С нашей точки зрения, прав А.А. Лебедев, убежденный, что нельзя считать Молчалина ни достойным противником, ни достойным соперником Чацкого, ибо «Молчалин —ложная альтернатива Чацкому. <...> Молчалин — не разночинец-радикал, идущий на смену дворянскому фрондеру Чацкому». Несостоятельность Чацкого — не аргумент в пользу Молчалина: «Таков... главный смысловой итог» грибоедовской комедии [Лебедев, 1980, с. 238].
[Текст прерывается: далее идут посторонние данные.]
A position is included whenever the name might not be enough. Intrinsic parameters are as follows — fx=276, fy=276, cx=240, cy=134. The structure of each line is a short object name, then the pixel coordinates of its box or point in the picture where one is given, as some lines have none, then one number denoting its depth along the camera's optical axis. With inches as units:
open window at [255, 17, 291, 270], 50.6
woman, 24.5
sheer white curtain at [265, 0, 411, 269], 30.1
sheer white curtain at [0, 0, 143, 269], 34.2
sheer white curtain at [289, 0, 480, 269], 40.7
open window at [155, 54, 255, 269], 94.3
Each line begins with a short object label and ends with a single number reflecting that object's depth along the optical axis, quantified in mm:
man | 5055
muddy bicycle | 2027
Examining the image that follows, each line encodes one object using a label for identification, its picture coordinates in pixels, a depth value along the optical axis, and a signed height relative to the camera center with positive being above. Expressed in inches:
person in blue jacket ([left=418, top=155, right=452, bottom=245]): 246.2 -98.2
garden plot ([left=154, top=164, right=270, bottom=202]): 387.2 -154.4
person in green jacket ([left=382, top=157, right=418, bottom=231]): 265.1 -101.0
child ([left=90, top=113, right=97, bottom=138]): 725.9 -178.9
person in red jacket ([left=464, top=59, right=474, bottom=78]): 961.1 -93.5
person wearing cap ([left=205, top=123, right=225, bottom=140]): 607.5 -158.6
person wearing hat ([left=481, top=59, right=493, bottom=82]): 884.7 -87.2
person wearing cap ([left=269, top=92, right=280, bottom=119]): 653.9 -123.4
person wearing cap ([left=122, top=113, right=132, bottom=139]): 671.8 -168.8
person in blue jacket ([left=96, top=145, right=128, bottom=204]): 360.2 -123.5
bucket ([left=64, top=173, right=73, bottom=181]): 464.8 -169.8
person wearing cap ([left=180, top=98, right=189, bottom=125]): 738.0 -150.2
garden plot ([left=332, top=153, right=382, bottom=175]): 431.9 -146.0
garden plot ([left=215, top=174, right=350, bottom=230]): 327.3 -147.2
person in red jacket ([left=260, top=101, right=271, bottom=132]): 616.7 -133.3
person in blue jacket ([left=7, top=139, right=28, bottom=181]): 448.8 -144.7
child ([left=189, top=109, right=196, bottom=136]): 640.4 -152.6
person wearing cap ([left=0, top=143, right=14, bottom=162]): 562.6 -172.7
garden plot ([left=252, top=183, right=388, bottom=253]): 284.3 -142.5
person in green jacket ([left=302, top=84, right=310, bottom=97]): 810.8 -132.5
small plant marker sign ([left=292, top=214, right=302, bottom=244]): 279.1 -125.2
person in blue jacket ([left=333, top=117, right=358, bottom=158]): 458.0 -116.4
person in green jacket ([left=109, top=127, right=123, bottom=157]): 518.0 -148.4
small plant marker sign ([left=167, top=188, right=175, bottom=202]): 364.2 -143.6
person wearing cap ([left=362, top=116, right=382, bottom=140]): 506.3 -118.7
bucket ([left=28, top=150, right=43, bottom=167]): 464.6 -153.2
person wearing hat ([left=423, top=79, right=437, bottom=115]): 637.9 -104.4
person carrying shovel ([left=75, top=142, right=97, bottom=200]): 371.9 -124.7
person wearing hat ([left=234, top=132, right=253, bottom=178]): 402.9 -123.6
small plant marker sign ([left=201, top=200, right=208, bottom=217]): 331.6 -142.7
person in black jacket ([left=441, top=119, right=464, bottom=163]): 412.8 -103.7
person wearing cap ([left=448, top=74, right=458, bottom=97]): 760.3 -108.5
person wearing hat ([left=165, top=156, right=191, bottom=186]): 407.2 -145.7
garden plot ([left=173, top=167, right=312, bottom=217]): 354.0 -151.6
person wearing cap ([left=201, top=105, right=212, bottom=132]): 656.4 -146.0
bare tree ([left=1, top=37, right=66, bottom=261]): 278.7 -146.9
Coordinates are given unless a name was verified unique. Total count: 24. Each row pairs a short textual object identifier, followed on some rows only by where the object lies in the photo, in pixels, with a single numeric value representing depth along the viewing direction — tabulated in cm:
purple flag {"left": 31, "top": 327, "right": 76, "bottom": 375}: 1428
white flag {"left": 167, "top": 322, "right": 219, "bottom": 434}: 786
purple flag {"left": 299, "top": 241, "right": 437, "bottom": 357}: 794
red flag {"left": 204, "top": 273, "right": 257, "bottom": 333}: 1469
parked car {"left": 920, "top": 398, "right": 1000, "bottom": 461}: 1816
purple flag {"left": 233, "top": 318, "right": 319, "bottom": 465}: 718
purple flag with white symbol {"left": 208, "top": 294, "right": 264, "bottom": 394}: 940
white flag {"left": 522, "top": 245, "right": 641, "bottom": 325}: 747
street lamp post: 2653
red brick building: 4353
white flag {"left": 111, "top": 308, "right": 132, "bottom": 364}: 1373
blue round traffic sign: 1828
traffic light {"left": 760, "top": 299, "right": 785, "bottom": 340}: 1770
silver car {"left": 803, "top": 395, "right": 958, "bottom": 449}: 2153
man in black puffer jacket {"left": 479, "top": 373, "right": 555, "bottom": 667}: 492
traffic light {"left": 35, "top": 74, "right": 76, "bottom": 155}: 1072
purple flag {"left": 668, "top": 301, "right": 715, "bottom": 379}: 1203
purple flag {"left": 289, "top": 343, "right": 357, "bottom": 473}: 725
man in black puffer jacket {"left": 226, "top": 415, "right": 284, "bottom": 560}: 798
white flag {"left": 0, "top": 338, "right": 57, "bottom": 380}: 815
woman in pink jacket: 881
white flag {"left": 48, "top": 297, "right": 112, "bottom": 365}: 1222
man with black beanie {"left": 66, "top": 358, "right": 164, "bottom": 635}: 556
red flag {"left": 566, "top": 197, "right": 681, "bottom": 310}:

Грибоедовскую комедию отличает необыкновенная жизненность, причиной которой являются вечные типы, выведенные в ней. Еще И.А. Гончаров в своем критическом очерке «Мильон терзаний» отмечал, что «комедия "Горе от ума" держится каким-то особняком в литературе и отличается моложавостью, свежестью и крепкой живучестью от других произведений слова. Она, как столетний старик, около которого все, отжив по очереди свою пору, умирают и валятся, а он ходит, бодрый и свежий, между могилами старых и колыбелями новых людей» [Гончаров, 1955, т. 8, с. 7].

Фамусовы и Молчалины, Скалозубы и Чацкие оказались живучи и в XXI веке.